The University Board of Regents approved the most expensive building in University history with plans for a new $498 million children’s and women’s hospital to replace the current C.S. Mott Children’s and Women’s Hospital.

Approved at the regents’ last meeting, the replacement facility is being built in response to an increased demand on the hospital system, and a greater need for space to allow patient privacy and state-of-the-art facilities.

University President Mary Sue Coleman opened the April regents’ meeting by addressing the increasingly outdated facilities at Mott, which opened in 1969.

“The Mott facilities are 35 years old and virtually the whole world of pediatric medicine has changed during that time,” Coleman said. “The Mott team has coped with insufficient and outdated spaces as patient demand has skyrocketed.”

Coleman expressed the University’s desire to continue to improve the quality of care that Mott has provided for families throughout Michigan and the country.

“It is time for the quality of facilities to again match the quality of medical care,” she said.

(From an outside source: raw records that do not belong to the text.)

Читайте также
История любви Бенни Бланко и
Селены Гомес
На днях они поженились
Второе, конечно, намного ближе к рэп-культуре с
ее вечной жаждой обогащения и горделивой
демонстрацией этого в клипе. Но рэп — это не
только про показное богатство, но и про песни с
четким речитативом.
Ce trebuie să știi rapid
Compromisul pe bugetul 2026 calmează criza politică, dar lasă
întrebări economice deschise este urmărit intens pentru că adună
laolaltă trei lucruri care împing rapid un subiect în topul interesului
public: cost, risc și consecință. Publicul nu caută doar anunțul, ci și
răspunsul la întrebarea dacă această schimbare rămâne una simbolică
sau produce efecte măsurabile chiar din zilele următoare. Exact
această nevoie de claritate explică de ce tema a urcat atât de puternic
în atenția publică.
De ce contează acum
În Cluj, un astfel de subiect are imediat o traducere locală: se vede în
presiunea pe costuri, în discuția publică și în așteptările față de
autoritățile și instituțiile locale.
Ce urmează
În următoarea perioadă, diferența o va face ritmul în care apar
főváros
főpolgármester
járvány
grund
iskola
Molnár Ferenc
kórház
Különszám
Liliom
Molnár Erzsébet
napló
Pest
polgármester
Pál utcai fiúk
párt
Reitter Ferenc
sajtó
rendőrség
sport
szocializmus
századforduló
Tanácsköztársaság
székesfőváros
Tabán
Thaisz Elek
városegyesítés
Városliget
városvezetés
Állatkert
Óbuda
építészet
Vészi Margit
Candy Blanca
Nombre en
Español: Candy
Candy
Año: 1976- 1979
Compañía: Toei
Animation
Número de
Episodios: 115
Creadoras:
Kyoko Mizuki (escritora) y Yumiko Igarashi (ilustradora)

University Health System spokeswoman Krista Hopson said Mott’s age prohibited it from keeping up with medical advances.

“Things have just grown tremendously,” Hopson said. “We’re operating in a facility that was designed long before we had innovations such as pediatric magnetic resonance imaging, before we had the treatments that we have for things such as leukemia.”

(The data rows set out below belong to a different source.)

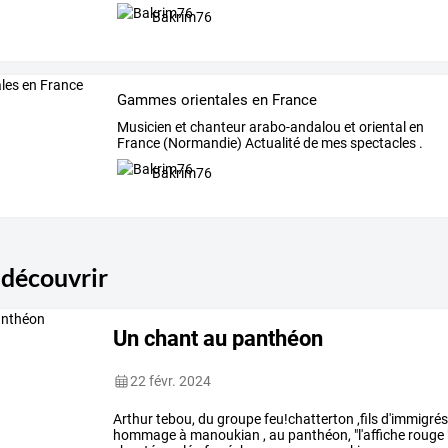
l'Association
…
Bakrim76
Gammes orientales en France
Musicien
et
chanteur
arabo-andalou
et
oriental
en
France
(Normandie)
Actualité
de
mes
spectacles
.
…
Bakrim76
 découvrir
Un chant au panthéon
22 févr. 2024
Arthur
tebou,
du
groupe
feu!chatterton
,fils
d'immigré
hommage
à
manoukian
,
au
panthéon,
"l'affiche
rouge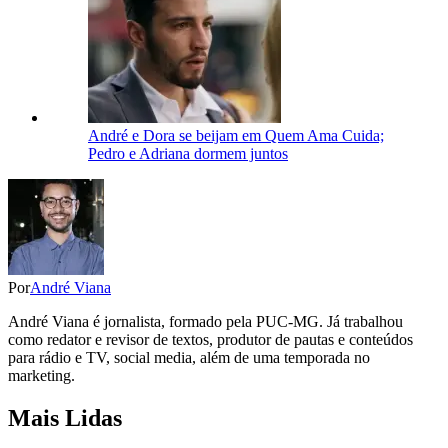
André e Dora se beijam em Quem Ama Cuida;
Pedro e Adriana dormem juntos
Por
André Viana
André Viana é jornalista, formado pela PUC-MG. Já trabalhou
como redator e revisor de textos, produtor de pautas e conteúdos
para rádio e TV, social media, além de uma temporada no
marketing.
Mais Lidas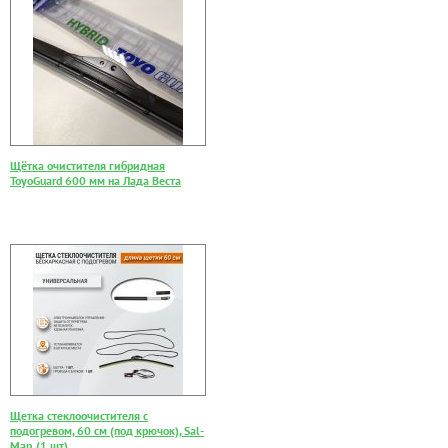
Щётка очистителя гибридная
ToyoGuard 600 мм на Лада Веста
Щетка стеклоочистителя с
подогревом, 60 см (под крючок), Sal-
Man (1 шт)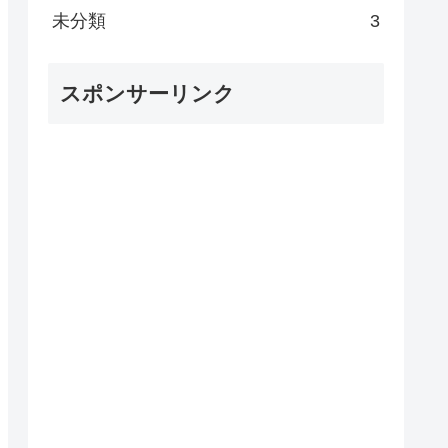
未分類
3
スポンサーリンク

Hopson also said that the number of patients in Mott had nearly quadrupled in the last 35 years.

Funding for the hospital is expected to come from private donations, multiple fundraising efforts and hospital reserves. UHS has already raised roughly $35 million for the new building, with $25 million coming through a grant from the C.S. Mott Foundation, based in Flint, and $4 million through a grant from the Carls Foundation. The “M GO BLUE for Mott” wristbands have also raised $500,000 in sales to go toward the project. Even professional and Michigan hockey players played each other twice to raise $60,000 for the new hospital.

Regent David Brandon (R-Ann Arbor) has led the fundraising campaign along with his wife Jan Brandon, head football coach Lloyd Carr and his wife Laurie. Brandon said he felt compelled to help raise support for a new facility because of the work they had done for his family 25 years ago, when his twin sons were born prematurely with blood complications and were treated at Mott.

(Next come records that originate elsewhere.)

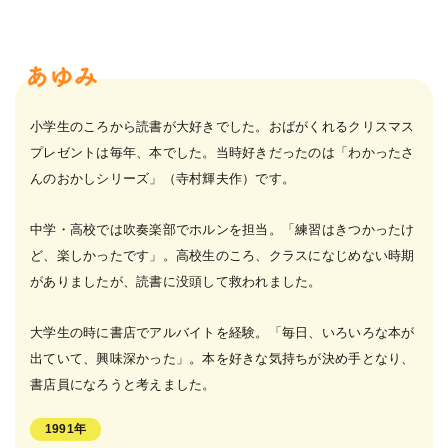
小学生のころから読書が大好きでした。おばがくれるクリスマス
プレゼントは毎年、本でした。当時好きだったのは「わかったさ
んのおかしシリーズ」（寺村輝夫作）です。
中学・高校では吹奏楽部でホルンを担当。「練習はきつかったけ
ど、楽しかったです」。高校生のころ、クラスになじめない時期
がありましたが、読書に没頭して救われました。
大学生の時に書店でアルバイトを経験。「毎日、いろいろな本が
出ていて、興味深かった」。本を好きな気持ちが決め手となり、
書店員になろうと考えました。
1991年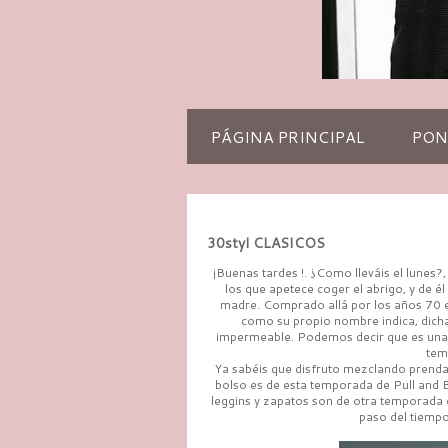
PÁGINA PRINCIPAL
PON
30styl CLASICOS
¡Buenas tardes !. ¿Como lleváis el lunes?
los que apetece coger el abrigo, y de él
madre. Comprado allá por los años 70 e
como su propio nombre indica, dicha 
impermeable. Podemos decir que es una 
tem
Ya sabéis que disfruto mezclando prendas
bolso es de esta temporada de Pull and B
leggins y zapatos son de otra temporada 
paso del tiempo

“As far as I’m concerned, the people of Mott saved the lives of my sons,” Brandon said. “Obviously I have a real strong personal connection with Mott and I believe strongly in having a world-class pediatric hospital in our community.”

The new hospital is hoped to open in 2011, though a start-date for construction and the schematic designs have yet to be decided, Hopson said.

The one-million square feet will be divided with about 775,000 square feet set aside for inpatient space, 225,000 square feet for clinic and office space and 90,000 square feet of shell space allocated for future growth and expansion. The final bed count of the hospital has not been determined yet, but is expected to be larger than the 240 available in Mott currently.

Construction for the replacement hospital is planned to take place on the Terrace Site, a parking lot near the Taubman Health Center

The current Mott facility will remain open and function as normal throughout the construction, and once the new facility is completed the Health System will use the old building for faculty offices, clinic facilities and family space.

HKS Architects has been approved to design the new hospital.